300 Jahre Kirche Poxdorf – Festgottesdienst und Baumpflanzung

Bis auf den letzten Platz war die kleine Dorfkirche zu Poxdorf  am Sonntag, den 1. September anlässlich des Festgottesdienstes zum 300. Jubiläum gefüllt. Riesige Sonnenblumen, rotfarbene Dahlien und Zinnien sowie frische Gartenrosen schmückten Altar und Kirche. „Alles Blumen aus dem Dorf!“, erläuterte Silke Böhme, die gemeinsam mit Bernd Liebl, beide vom Gemeindekirchenrat, die Gäste begrüßten und durch den Gottesdienst führten. Der Posaunenchor aus Kunitz eröffnete mit einer Intrade den Gottesdienst und begleitete einfühlsam den Gemeindegesang. Bernd Liebl trug einen Querschnitt der Geschichte von Dorf und Kirche vor, bevor Pfarrer Eckhard Waschnewski in  seiner anschaulichen Predigt, Gestaltung und Sinn des 1719 von Christian Volck, Bildhauer zu Naumburg, geschaffenen Altars der Kirche zu Poxdorf erläuterte.

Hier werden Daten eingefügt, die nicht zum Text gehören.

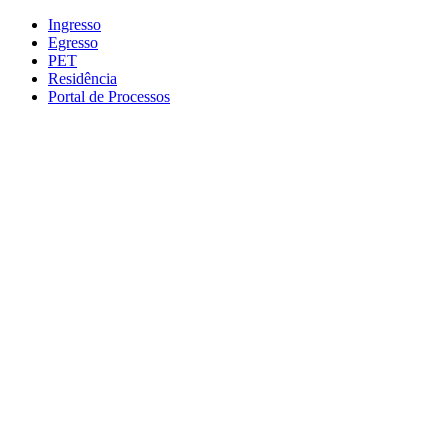
Conteúdo principal
Menu principal
Rodapé
Ingresso
Egresso
PET
Residência
Portal de Processos
Aumentar fonte
Diminuir fonte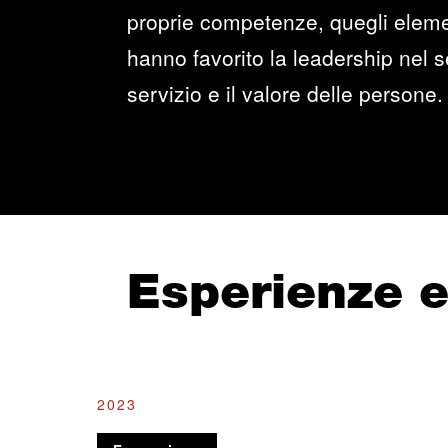
proprie competenze, quegli elemen
hanno favorito la leadership nel se
servizio e il valore delle persone.
Esperienze 
2023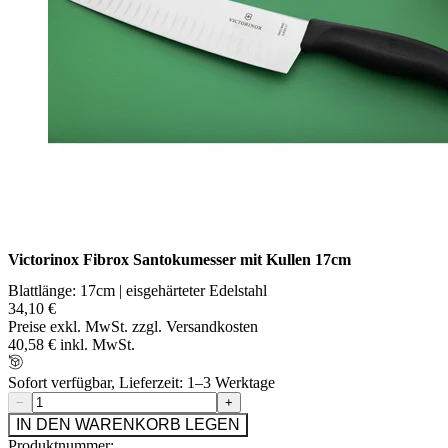
Victorinox Fibrox Santokumesser mit Kullen 17cm
Blattlänge: 17cm | eisgehärteter Edelstahl
34,10 €
Preise exkl. MwSt. zzgl. Versandkosten
40,58 € inkl. MwSt.
Sofort verfügbar, Lieferzeit: 1–3 Werktage
−
+
IN DEN WARENKORB LEGEN
Produktnummer:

Die Dreigliederung des Altars ganz aus Holz wolle verdeutlichen: Gott lade die Menschen des Dorfes gestern wie heute zum Hören, Schauen und Schmecken ein. Gott spricht zu uns, indem er uns tröstet, ermutigt und Wegweisung gibt. Gott hört zu, wenn wir ihm im Gebet sagen, wie es um uns steht. Gott lässt in den Himmel schauen. Mit dem Wasser des Lebens getauft, wendet er sich uns mit seinem Erbarmen zu und heilt unsere Wunden und trocknet unsere Tränen. Am Tisch des Herrn lädt Gott uns ein in Brot und Wein sein Heil schon jetzt auf Erden schmecken und fühlen zu können.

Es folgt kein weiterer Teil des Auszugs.